Statistics show that millions of Americans are underserved by the banking industry in general. This is because they have troubled or extremely limited histories of successfully borrowing on things like credit cards, student loans, and auto financing. That, in turn, makes it so they either have no access to credit, or can only tap credit with extremely expensive rates and high fees.
It's one thing for lenders to be cautious when people have exhibited difficulty related to paying credit cards and other such bills on time each month, even if the extreme financial difficulties brought on by the economic downturn are to blame. However, financial experts have long said that the ways in which a person handles credit – and credit alone – may not be the best indicator of their overarching financial wherewithal.
What's the issue?
When people have a number of bills to pay and extremely limited finances, they're likely to prioritize non-credit items.

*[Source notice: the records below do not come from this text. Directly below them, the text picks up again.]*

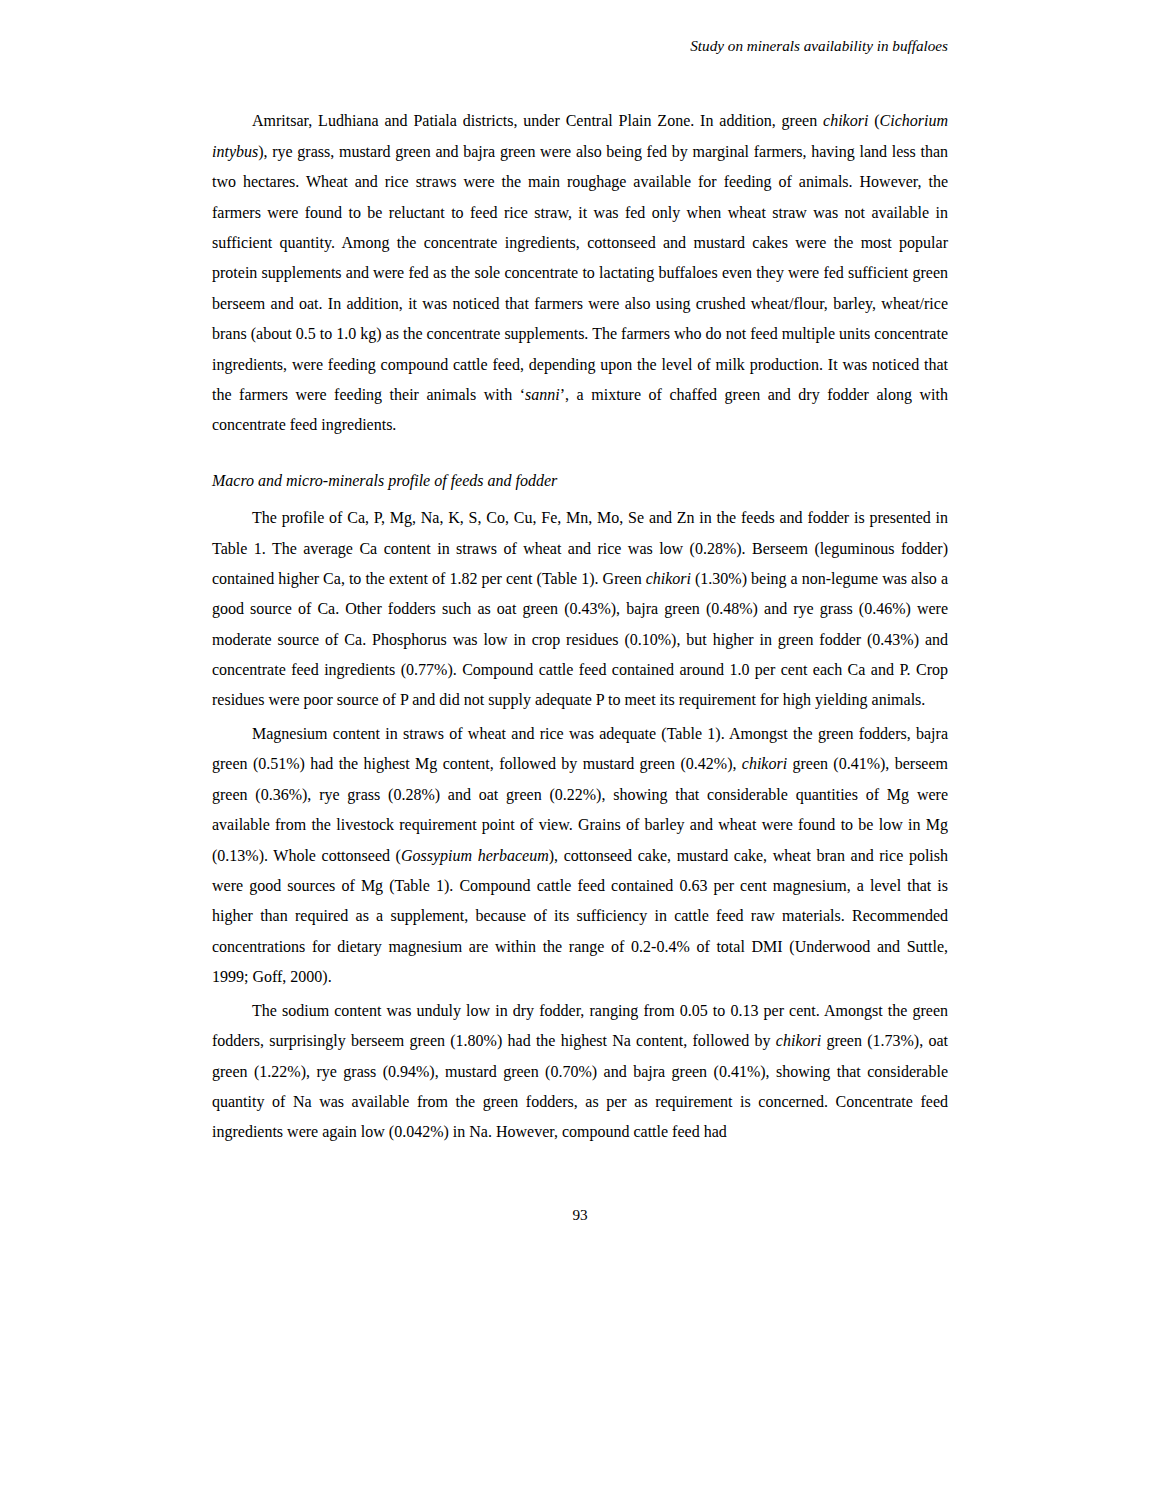Study on minerals availability in buffaloes
Amritsar, Ludhiana and Patiala districts, under Central Plain Zone. In addition, green chikori (Cichorium intybus), rye grass, mustard green and bajra green were also being fed by marginal farmers, having land less than two hectares. Wheat and rice straws were the main roughage available for feeding of animals. However, the farmers were found to be reluctant to feed rice straw, it was fed only when wheat straw was not available in sufficient quantity. Among the concentrate ingredients, cottonseed and mustard cakes were the most popular protein supplements and were fed as the sole concentrate to lactating buffaloes even they were fed sufficient green berseem and oat. In addition, it was noticed that farmers were also using crushed wheat/flour, barley, wheat/rice brans (about 0.5 to 1.0 kg) as the concentrate supplements. The farmers who do not feed multiple units concentrate ingredients, were feeding compound cattle feed, depending upon the level of milk production. It was noticed that the farmers were feeding their animals with ‘sanni’, a mixture of chaffed green and dry fodder along with concentrate feed ingredients.
Macro and micro-minerals profile of feeds and fodder
The profile of Ca, P, Mg, Na, K, S, Co, Cu, Fe, Mn, Mo, Se and Zn in the feeds and fodder is presented in Table 1. The average Ca content in straws of wheat and rice was low (0.28%). Berseem (leguminous fodder) contained higher Ca, to the extent of 1.82 per cent (Table 1). Green chikori (1.30%) being a non-legume was also a good source of Ca. Other fodders such as oat green (0.43%), bajra green (0.48%) and rye grass (0.46%) were moderate source of Ca. Phosphorus was low in crop residues (0.10%), but higher in green fodder (0.43%) and concentrate feed ingredients (0.77%). Compound cattle feed contained around 1.0 per cent each Ca and P. Crop residues were poor source of P and did not supply adequate P to meet its requirement for high yielding animals.
Magnesium content in straws of wheat and rice was adequate (Table 1). Amongst the green fodders, bajra green (0.51%) had the highest Mg content, followed by mustard green (0.42%), chikori green (0.41%), berseem green (0.36%), rye grass (0.28%) and oat green (0.22%), showing that considerable quantities of Mg were available from the livestock requirement point of view. Grains of barley and wheat were found to be low in Mg (0.13%). Whole cottonseed (Gossypium herbaceum), cottonseed cake, mustard cake, wheat bran and rice polish were good sources of Mg (Table 1). Compound cattle feed contained 0.63 per cent magnesium, a level that is higher than required as a supplement, because of its sufficiency in cattle feed raw materials. Recommended concentrations for dietary magnesium are within the range of 0.2-0.4% of total DMI (Underwood and Suttle, 1999; Goff, 2000).
The sodium content was unduly low in dry fodder, ranging from 0.05 to 0.13 per cent. Amongst the green fodders, surprisingly berseem green (1.80%) had the highest Na content, followed by chikori green (1.73%), oat green (1.22%), rye grass (0.94%), mustard green (0.70%) and bajra green (0.41%), showing that considerable quantity of Na was available from the green fodders, as per as requirement is concerned. Concentrate feed ingredients were again low (0.042%) in Na. However, compound cattle feed had
93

That includes paying the rent so they don't lose their homes, or paying utilities bills to keep the lights on. It makes perfect sense why they would do this, of course, but it also makes for some difficult times related to maintaining good credit standings if they can barely afford to cover more essential costs.
That disconnect between what makes sense for consumers and what makes sense for their creditors can nonetheless wreak havoc on people's finances overall. This is because credit history is used not only to make credit decisions, but also when it comes to things like setting prices for auto or home insurance, and even as it relates to being able to qualify to get a new cellphone service provider.
Where PRBC comes in
With all of this in mind, PRBC has developed a credit scoring model that takes into account not just how people have handled their debts, but also how well they've been able to keep up on other monthly payments including rent and utilities. In fact, PRBC actually stands for, "Payment Reporting Builds Credit." And because of this, consumers who might have missed credit card payments in the past, but who have successfully kept up with paying their other, more necessary accounts on an ongoing basis are likely to see their standings improve significantly.
However, alternative credit scores, as they're called, can also be beneficial to people who have limited or non-existent credit histories, as it may be able to help them build their positions well enough that they would be able to get an affordable account that would further allow them to improve their standings.
This is the kind of thing that financial experts believe may be vital to the future of credit reporting as a whole, as it could help to bring millions of financially capable borrowers into the borrowing ecosystem once again. That, in turn, would potentially improve the credit health of the nation overall, with some believing this could happen to a significant extent.